Analysis: DeepSeek’s merits for data centre investors
Among infrastructure investors, much of the initial attention around the ground-breaking AI model developed by China’s DeepSeek has focused on how it might reduce opportunities to deploy capital into large-scale data centres.
The AI chatbot designed by the Hangzhou-based company reportedly cost a fraction of its US peers such as ChatGPT to develop, and crucially requires a fraction of their computing power – in other words fewer chips and data centres.
Aside from wiping USD 600bn off US chipmaker Nvidia’s market value in a matter of hours, the surge of interest in DeepSeek has raised concerns among infrastructure investors that recently-announced multi-billion dollar investment plans in mega data centres might no longer be needed, nor viable.
As the dust settles, however, other sides of the debate are starting to emerge and market experts are also seeing upsides for some data centre investors.
One benefit is that DeepSeek’s model might help bridge the yawning gap between data centre demand and supply, said Morgan Laughlin, managing director and global head of data centre investments at PGIM, the asset management firm of Prudential Financial, speaking on 30 January at the IPEM Wealth conference in Cannes.
“If one adds up all the demand signals coming through for data centre capacity, it is clear to anyone in the industry that there is no way that we meet all that demand within the associated time frames,” he said.
“If DeepSeek ends up lowering that demand, I think that’s a good thing for the industry because we were going down a very bumpy road trying to meet unrealistic expectations,” he added.
Cheaper machine learning is indeed likely to be bad news for developers of greenfield large-scale data centres focused purely on developing and training AI models, which are typically being planned away from urban centres, where there is abundant power supply and available grid connections.
“The impact of DeepSeek could mean that we need less of these large scale, comparatively remote, AI training campuses,” said Laughlin.
A plan by ChatGPT creator OpenAI, backed by US President Donald Trump, to pour USD 500bn into AI-focused data centres in the US has immediately come under scrutiny.
The same scrutiny is also likely to apply to a similar USD 50bn investment programme announced in October by KKR Infrastructure and Energy Capital Partners, and a USD 30bn AI-focused data centre partnership byBlackRock’s GIP and Microsoft, as well as Blackstone’s USD 10bn plan for an AI-focused data centre in Northumberland in the UK.
But other data centre business models are likely to come through the DeepSeek storm unscathed, or even benefit from it.
Cheaper AI training could result in a boom of AI-based applications, as more companies are able to afford the technology.
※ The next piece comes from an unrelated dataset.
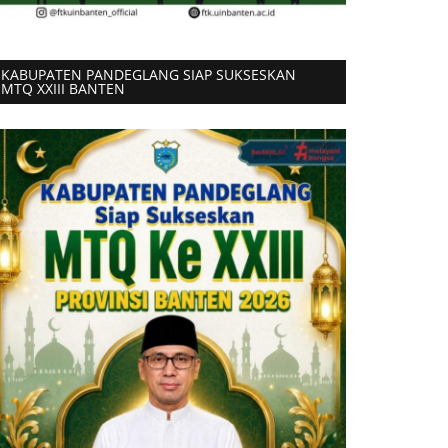
KABUPATEN PANDEGLANG SIAP SUKSESKAN
MTQ XXIII BANTEN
This in turn could mean more demand for so-called low-latency data centres, which are needed to run cloud computing-based, AI-powered software and are typically located closer to users, often near large cities.
“Based on what we know about the DeepSeek breakthrough, I don’t see a lot of downside for our investment strategy of building low latency data centres, there are only potential upsides,” Laughlin said. “It’s a very interesting evolution”.
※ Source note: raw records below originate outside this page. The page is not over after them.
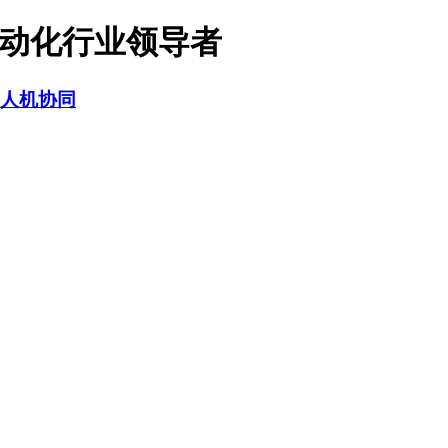
自动化行业领导者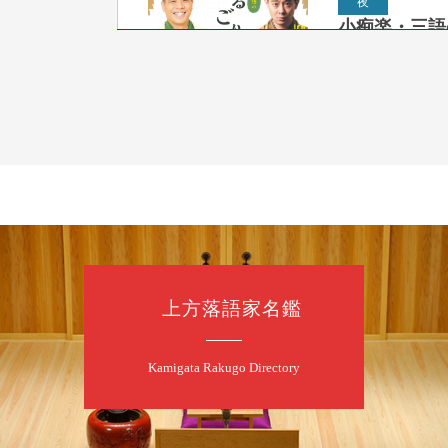
夜
小痴楽・三語
桂三語／柳亭小
開演：午後6時（
前売3,500円 当日
お問合せ：FANYチケ
8
9
月
朝
第98回 桂
上方落語家名鑑
桂慶枝「KCス
開演：午前10時
前売2,000円 当
Kamigata Rakugo Directory
お問合せ：落語ファク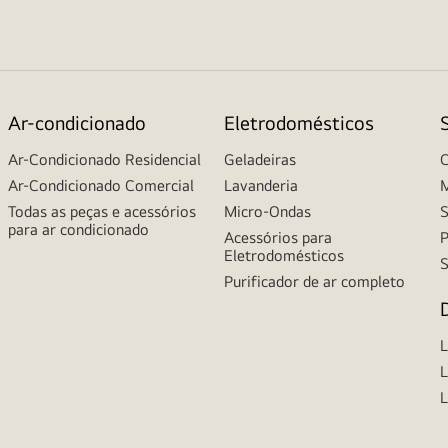
Ar-condicionado
Eletrodomésticos
Ar-Condicionado Residencial
Geladeiras
C
Ar-Condicionado Comercial
Lavanderia
M
Todas as peças e acessórios
Micro-Ondas
S
para ar condicionado
Acessórios para
P
Eletrodomésticos
S
Purificador de ar completo
L
L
Even without demand for AI-focused facilities, global data centre demand is still expected to grow by around 16% annually in the next five years, according to a report by McKinsey published in October 2024, requiring huge investments.
Re-routing capital that was earmarked for some new AI training data centres into cloud computing facilities could now make it easier to meet this demand, panellists at the IPEM event pointed out.
It could also help reduce power grid constraints, which market participants often identify as a key bottleneck in data centre development.
“If one were to take a bearish view, you could expect slightly lower growth in the next two to three years from new AI data centres,” a senior European TMT banker told Infralogic. “But you still have a large backlog of demand for cloud services.”
A source at an infrastructure fund with sizeable data centre investments said there might be a change in market sentiment that could dampen data centre valuations, which have recently reached around 30x EBITDA on the back of high growth expectations.
“If you look at data centre platforms that have traded in recent months in Europe, a part of the premium would be based on growth projections banked on AI demand,” said the investor. “This is suddenly looking uncertain.”
But the TMT banker countered that even those assets that have recently changed hands at high multiples, such as Data4 in France or Nabiax in Spain, are focused on providing cloud services, rather than AI training, justifying the prices paid. Plans by infrastructure investors to deploy capital in AI training-focused data centres so far has largely remained only on paper, and this capital could be directed to other types of facilities, he added.
Ultimately, as new technologies become cheaper, they often open up vast new investment opportunities that were previously hard to predict. The renewable energy industry has been turned upside down in recent years by a dramatic fall in the cost of solar panels, and a similar dynamic could now happen with AI in the digital infrastructure space.
Overall, the need for data centres is not due to wane any time soon and developments like DeepSeek’s AI model breakthrough could accelerate growth in some parts of the industry. But the investors that stand to benefit from it might not be the ones that were in pole position only a few months ago.